My grandmother did things in the way that I hope to. She was living on her own and healthy until she was 92, a few states away from anyone else. Things started to take a turn, and the rest of us worried, so she moved herself into a good assisted living place near my parents.
Two years after that, she decided she'd done everything she wanted to do, and there were more bad days than good, so she procured a prescription from her doctor. She had already asked her three children if they wanted a phone call to say goodbye: my two uncles said yes, so they got a call. My mother said no, because she worried that she wouldn't be able to let her go, so my grandmother wrote her a letter. She was found the next morning in bed by the nursing staff.
Her apartment was clean, her papers were in order, and she had long ago noted which of her few belongings should pass on to which family members and friends, and what should be donated or disposed of. There was no discussion about the sentimental value of things that were really just "things." She specifically requested no funeral or memorial, but we did gather to toast her and comfort each other.

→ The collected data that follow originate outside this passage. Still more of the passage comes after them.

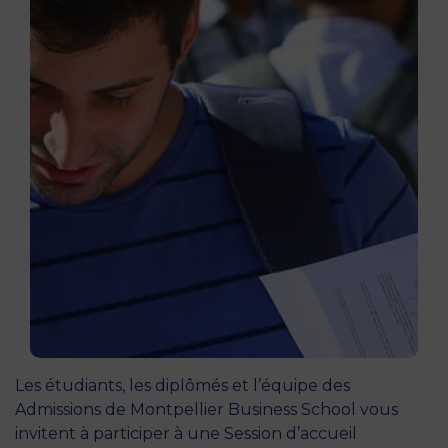
Les étudiants, les diplômés et l’équipe des
Admissions de Montpellier Business School vous
invitent à participer à une Session d’accueil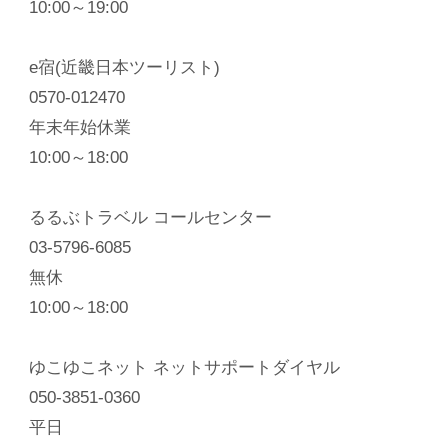
10:00～19:00
e宿(近畿日本ツーリスト)
0570-012470
年末年始休業
10:00～18:00
るるぶトラベル コールセンター
03-5796-6085
無休
10:00～18:00
ゆこゆこネット ネットサポートダイヤル
050-3851-0360
平日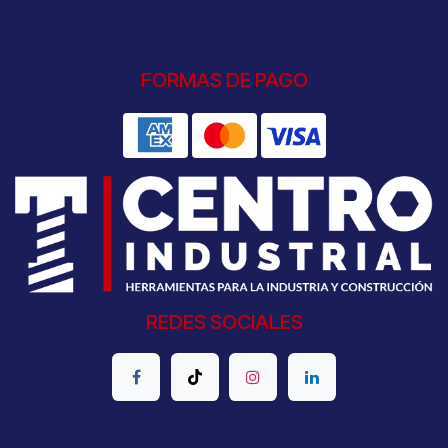
FORMAS DE PAGO
REDES SOCIALES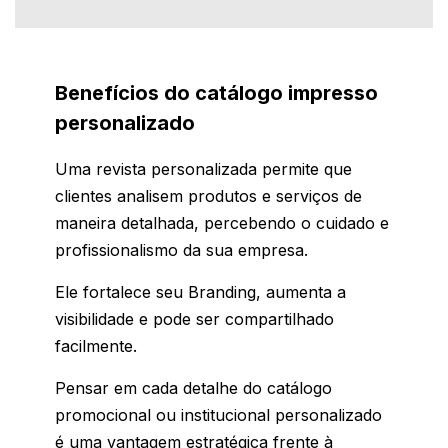
Benefícios do catálogo impresso
personalizado
Uma revista personalizada permite que
clientes analisem produtos e serviços de
maneira detalhada, percebendo o cuidado e
profissionalismo da sua empresa.
Ele fortalece seu Branding, aumenta a
visibilidade e pode ser compartilhado
facilmente.
Pensar em cada detalhe do catálogo
promocional ou institucional personalizado
é uma vantagem estratégica frente à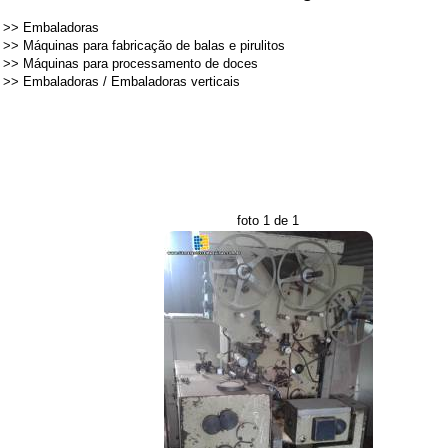
>>
Embaladoras
>>
Máquinas para fabricação de balas e pirulitos
>>
Máquinas para processamento de doces
>>
Embaladoras
/
Embaladoras verticais
foto 1 de 1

It was sad, but not tragic, for most of us. The few family members who are religious, however, were traumatized because they knew she was an atheist and were sure she was going to hell. They went so far as to insinuate that she had probably accepted Jesus on her deathbed, an idea was was promptly shot down by the rest as disrespectful. The decision was made to withhold from them that it was a planned death, because they wouldn't have been able to accept it. As far as they know, she died in her sleep.
We tell our kids that, although we don't believe in an afterlife, we know that our atoms will reappear in the plants, animals, soil, and rocks all around us. It's kind of nice to think of parts of us living on in flowers, trees, birds, worms, etc. When someone dies, we're sad for them, but really, we're sad for ourselves. Life will go on.

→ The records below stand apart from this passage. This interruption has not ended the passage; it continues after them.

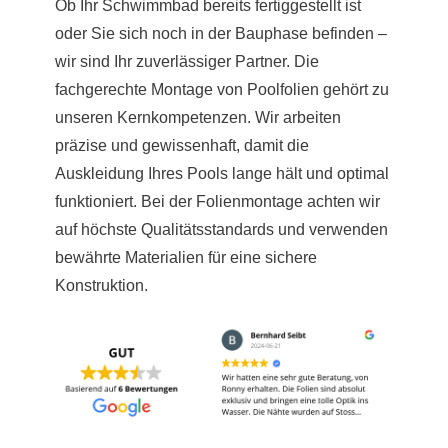
Ob Ihr Schwimmbad bereits fertiggestellt ist
oder Sie sich noch in der Bauphase befinden –
wir sind Ihr zuverlässiger Partner. Die
fachgerechte Montage von Poolfolien gehört zu
unseren Kernkompetenzen. Wir arbeiten
präzise und gewissenhaft, damit die
Auskleidung Ihres Pools lange hält und optimal
funktioniert. Bei der Folienmontage achten wir
auf höchste Qualitätsstandards und verwenden
bewährte Materialien für eine sichere
Konstruktion.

At this point in my life I realize I can only control myself. I do my best to stay happy, healthy, balanced, reducing stress and negativity. However there are other factors I now can acknowledge that play a role in my longevity such as family genetics and risks involved with driving.
I completely agree with you Tamara! If I had full control of my body and mind, I would choose in advance the methods your grandmother chose. To me that is the most
balanced approach. I like your grandmother am atheist and have no intention for funeral or ceremony. I too would love to be able to write letters or talk to each person I care for one at a time but who knows if the body has the energy?
I feel it isn't death that I fear the most, it is any potential regrets combined with attachments. Once I reach a point in my old age where I do not have regrets and I can release attachments, I think I can let go ... preferrably peacefully in my sleep outside in a nursing home. My own grandmothers passed away peacefully in our home and it just happened naturally. Because we were caring for all of their needs there were no financial concerns whatsoever. LTC was not a factor so time will tell if this holds true for my own parents.
Perhaps my feelings may change with the addition of a spouse though I doubt I'd want my life to be extended if I am attached to a machine indefinitely. Only time will tell.